INTM602360 - Transfer of assets abroad: Other general provisions: No duplication of charges
Where anti-avoidance legislation is concerned, the UK courts have not been surprised by the fact that more than one provision may apply for taxation in respect of the same income. For example, Lord Steyn in the McGuckian case (69 TC 1) comments in the context of the transfer of assets provisions,
that the revenue authorities should have overlapping taxation powers is an unremarkable consequence.
It is certainly true that there are instances where income, to which the transfer of assets provisions potentially applies, is also potentially chargeable under some other charging provision.

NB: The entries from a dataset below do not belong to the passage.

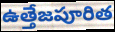
ఉత్తేజపూరిత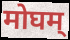
मोघम्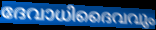
ദേവാധിദൈവവുംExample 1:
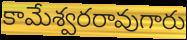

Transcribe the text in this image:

కామేశ్వరరావుగారు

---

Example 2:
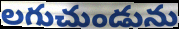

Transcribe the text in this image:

లగుచుండును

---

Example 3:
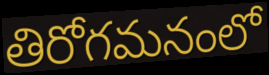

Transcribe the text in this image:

తిరోగమనంలో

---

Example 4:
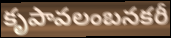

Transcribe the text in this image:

కృపావలంబనకరీ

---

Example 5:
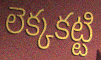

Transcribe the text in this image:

లెక్కకట్టి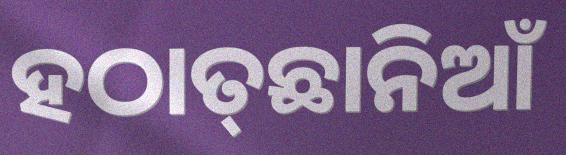
ହଠାତ୍‌ଛାନିଆଁ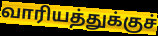
வாரியத்துக்குச்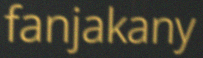
fanjakanyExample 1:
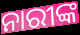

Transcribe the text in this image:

ନାରୀଙ୍କ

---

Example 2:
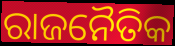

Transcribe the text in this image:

ରାଜନୈତିକ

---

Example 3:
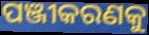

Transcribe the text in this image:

ପଞ୍ଜୀକରଣକୁ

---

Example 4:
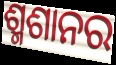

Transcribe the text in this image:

ଶ୍ମଶାନର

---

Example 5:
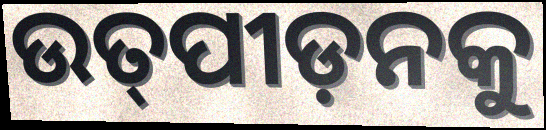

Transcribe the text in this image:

ଉତ୍‌ପୀଡ଼ନକୁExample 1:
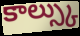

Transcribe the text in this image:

కాల్స్కు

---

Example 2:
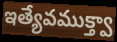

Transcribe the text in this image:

ఇత్యేవముక్త్వా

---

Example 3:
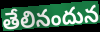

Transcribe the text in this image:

తేలినందున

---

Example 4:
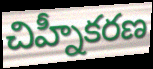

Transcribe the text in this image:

చిహ్నీకరణ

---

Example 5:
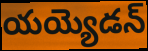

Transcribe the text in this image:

యయ్యెడన్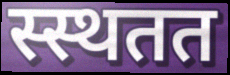
स्स्थतत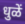
धुळें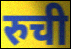
रुचीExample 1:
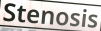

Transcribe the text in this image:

Stenosis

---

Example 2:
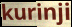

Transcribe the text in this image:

kurinji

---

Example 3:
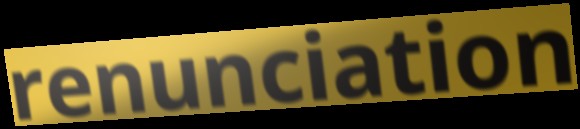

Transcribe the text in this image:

The transfer of assets legislation does provide rules to prevent some specific instances of potential duplication of charge, and in relation to certain situations HMRC and the courts have provided guidance where legislation does not. Where income can be fully assessed under the transfer of assets legislation and also under the Settlements Legislation in Chapter 5, Part 5 ITTIOA 2005, it will not in practice be chargeable under both. In such circumstances HMRC will charge the income to tax under the Settlements Legislation. In the case of Regina v Dimsey (74 TC 263) Lord Scott noted that HMRC gave the following commitment:
In the course of the hearing before your Lordships Mr Milne QC, counsel for the Revenue, gave an assurance on behalf of his clients that in seeking to recover income tax against a transferor under section 739(2) credit would always be given for any tax that had been paid on the same income by the transferee and vice versa, but as Lord Wilberforce remarked in Inland Revenue Commissioners v Garvin [1981] 1 WLR 793, at page 799; (1981) 55 TC 24, at page 8, the avoidance of double taxation ‘should be a right and not merely a privilege.’
In order to legislate for situations of potential double taxation not already covered by the existing legislation, the Finance Act of 2013 introduced further changes. These are discussed at INTM602460.